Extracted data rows
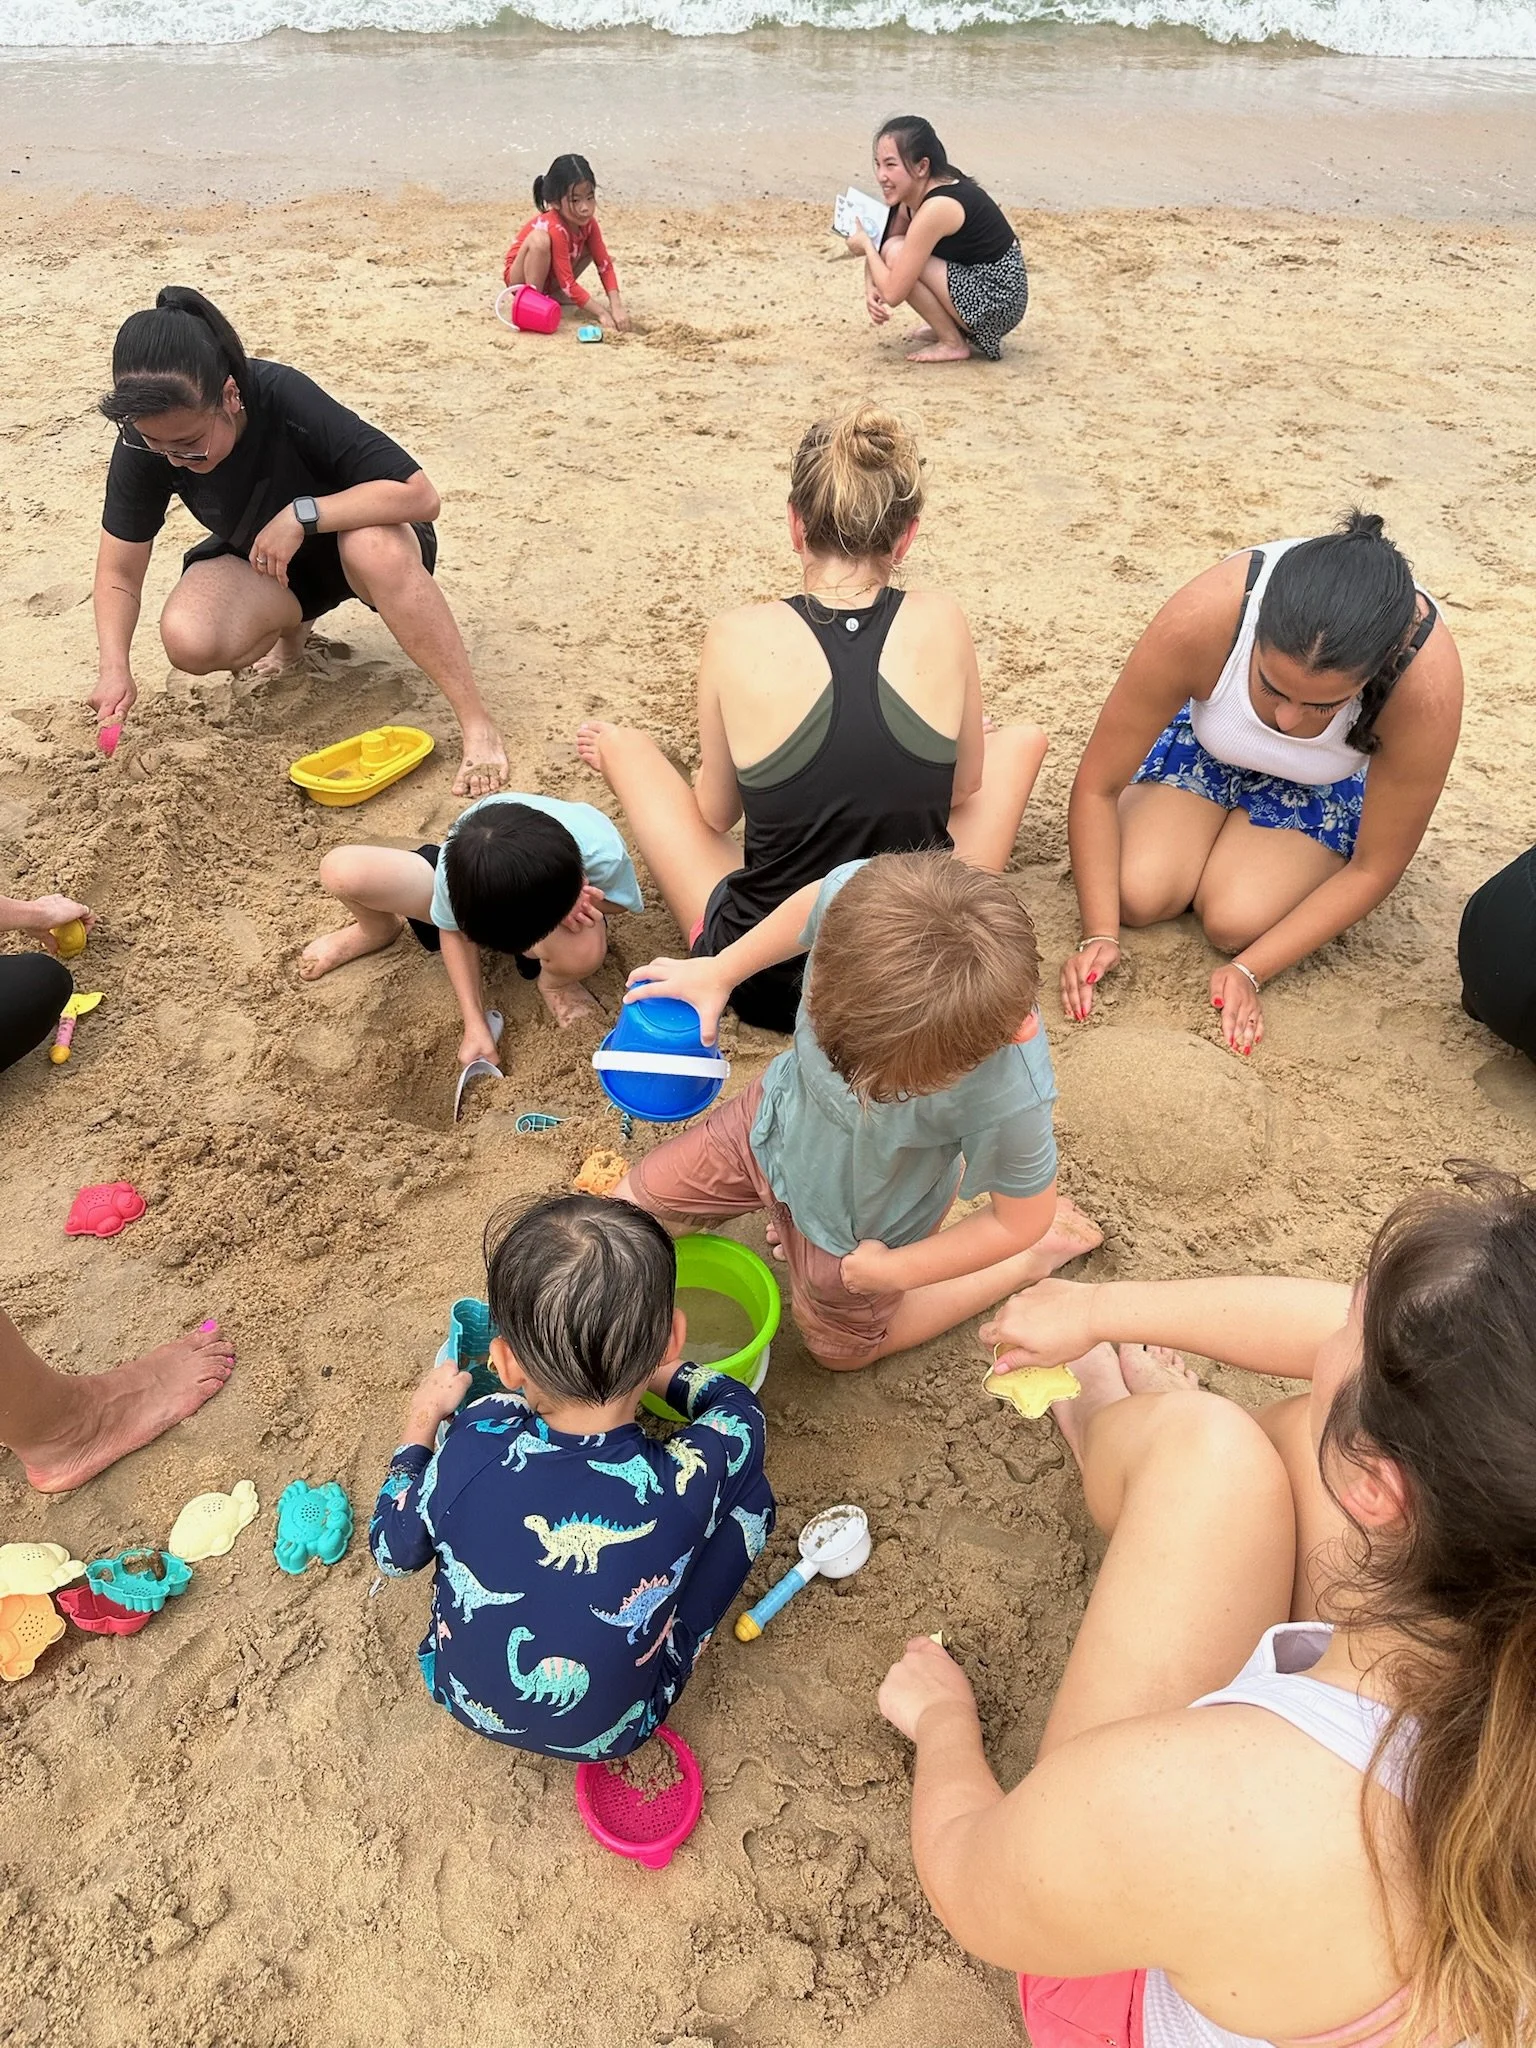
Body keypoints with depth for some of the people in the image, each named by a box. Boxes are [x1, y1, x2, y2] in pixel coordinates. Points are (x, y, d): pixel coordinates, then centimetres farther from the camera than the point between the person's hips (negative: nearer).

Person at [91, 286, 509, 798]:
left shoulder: (285, 400, -31)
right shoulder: (145, 441, -20)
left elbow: (421, 495, -36)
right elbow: (120, 574, -11)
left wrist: (301, 514, -39)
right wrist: (115, 671, -26)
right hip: (258, 562, 4)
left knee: (375, 548, -40)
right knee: (189, 640, -27)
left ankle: (478, 724, -31)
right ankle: (291, 624, 9)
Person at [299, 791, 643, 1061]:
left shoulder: (604, 852, -42)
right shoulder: (461, 858, -38)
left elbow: (616, 901, -16)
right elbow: (455, 932, -17)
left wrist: (581, 903, -40)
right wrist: (475, 1025, -21)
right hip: (474, 890, 1)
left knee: (586, 950, -42)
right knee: (340, 870, -22)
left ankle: (553, 980, 0)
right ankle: (379, 930, 17)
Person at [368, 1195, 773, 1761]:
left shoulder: (470, 1451, -31)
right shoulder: (687, 1483, -33)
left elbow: (392, 1552, -7)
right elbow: (737, 1402, -7)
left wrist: (423, 1422, 5)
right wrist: (659, 1373, 9)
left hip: (465, 1700, 2)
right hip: (610, 1732, -1)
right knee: (747, 1494, 2)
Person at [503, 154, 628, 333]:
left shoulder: (587, 222, -12)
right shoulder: (555, 229, -32)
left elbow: (605, 265, -9)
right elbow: (568, 283, -31)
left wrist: (617, 307, -22)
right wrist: (601, 313, -31)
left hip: (550, 278, 8)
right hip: (520, 277, -8)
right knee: (539, 239, -37)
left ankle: (552, 294, 3)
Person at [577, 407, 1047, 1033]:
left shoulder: (738, 639, -14)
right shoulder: (940, 623, -10)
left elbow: (716, 814, 1)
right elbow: (965, 788, 6)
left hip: (765, 984, -1)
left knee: (617, 741, 16)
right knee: (1022, 737, 22)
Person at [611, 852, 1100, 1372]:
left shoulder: (1008, 1098, -45)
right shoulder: (862, 894, -37)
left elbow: (1019, 1219, -23)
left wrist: (891, 1271, -13)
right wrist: (718, 972, 0)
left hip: (857, 1228, -4)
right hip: (778, 1113, 5)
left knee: (839, 1347, 28)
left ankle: (1043, 1249, 33)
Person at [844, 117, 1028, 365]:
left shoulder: (936, 208, -24)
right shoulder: (913, 194, 2)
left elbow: (893, 294, -24)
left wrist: (866, 245, -8)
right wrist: (870, 288, -9)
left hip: (998, 304, -9)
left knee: (896, 254, -17)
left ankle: (954, 344, -5)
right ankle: (954, 328, 14)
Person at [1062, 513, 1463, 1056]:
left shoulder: (1426, 682, -39)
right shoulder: (1201, 618, -40)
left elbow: (1375, 869, -24)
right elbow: (1097, 786, -26)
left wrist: (1250, 971, -31)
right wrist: (1099, 934, -32)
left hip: (1326, 783, 0)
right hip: (1207, 743, 1)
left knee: (1236, 923, -22)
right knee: (1137, 895, -20)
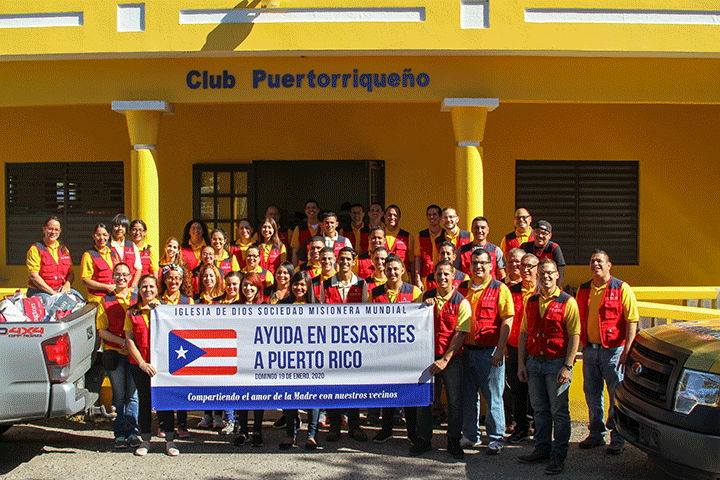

What you need to do
Reproduce every row above with each instance of "right knee" swapped for "R knee" and nothing else altered. Omit the pictures from your answer.

Response to this exercise
Body keypoints with depth for some of the people in the image, each named by a box. Boxes are [x1, y1, x2, y2] in pixel coordinates. Points are (x, y, d): pixel coordinates, then centimetres farther from the camera than the point between the person's hips (negative: nearer).

Person at [91, 286, 509, 798]:
left shoulder: (285, 400, -31)
right shoulder: (145, 441, -20)
left elbow: (421, 495, -36)
right elbow: (120, 574, -11)
left wrist: (301, 514, -39)
right wrist: (115, 671, -26)
right hip: (258, 562, 4)
left knee: (375, 548, -40)
R knee: (189, 640, -27)
left ankle: (478, 724, -31)
right ankle: (291, 624, 9)
Person at [299, 791, 643, 1061]:
left shoulder: (604, 852, -42)
right shoulder: (461, 858, -38)
left elbow: (616, 901, -16)
right elbow: (455, 932, -17)
left wrist: (581, 903, -40)
right wrist: (475, 1025, -21)
right hip: (474, 890, 1)
left knee: (586, 950, -42)
R knee: (340, 870, -22)
left ankle: (553, 980, 0)
right ankle: (379, 930, 17)
Person at [368, 1195, 773, 1761]:
left shoulder: (470, 1451, -31)
right shoulder: (687, 1483, -33)
left elbow: (392, 1552, -7)
right elbow: (737, 1402, -7)
left wrist: (423, 1422, 5)
right wrist: (659, 1373, 9)
left hip: (465, 1700, 2)
right hip: (610, 1732, -1)
R knee: (747, 1494, 2)
Person at [503, 154, 628, 333]:
left shoulder: (587, 222, -12)
right shoulder: (555, 229, -32)
left elbow: (605, 265, -9)
right elbow: (568, 283, -31)
left wrist: (617, 307, -22)
right wrist: (601, 313, -31)
left hip: (550, 278, 8)
right hip: (520, 277, -8)
R knee: (539, 239, -37)
left ankle: (552, 294, 3)
Person at [577, 407, 1047, 1033]:
left shoulder: (738, 639, -14)
right shoulder: (940, 623, -10)
left elbow: (716, 814, 1)
right elbow: (965, 788, 6)
left hip: (765, 984, -1)
left knee: (617, 741, 16)
R knee: (1022, 737, 22)
Person at [611, 852, 1100, 1372]:
left shoulder: (1008, 1098, -45)
right shoulder: (862, 894, -37)
left elbow: (1019, 1219, -23)
left wrist: (891, 1271, -13)
right wrist: (718, 972, 0)
left hip: (857, 1228, -4)
right hip: (778, 1113, 5)
left knee: (839, 1347, 28)
left ankle: (1043, 1249, 33)
Person at [844, 117, 1028, 365]:
left shoulder: (936, 208, -24)
right shoulder: (913, 194, 2)
left elbow: (893, 294, -24)
left wrist: (866, 245, -8)
right wrist: (870, 288, -9)
left hip: (998, 304, -9)
left knee: (896, 254, -17)
left ankle: (954, 344, -5)
right ankle: (954, 328, 14)
Person at [1062, 513, 1463, 1056]:
left shoulder: (1426, 682, -39)
right shoulder: (1201, 618, -40)
left elbow: (1375, 869, -24)
right elbow: (1097, 786, -26)
left wrist: (1250, 971, -31)
right wrist: (1099, 934, -32)
left hip: (1326, 783, 0)
right hip: (1207, 743, 1)
left knee: (1236, 923, -22)
R knee: (1137, 895, -20)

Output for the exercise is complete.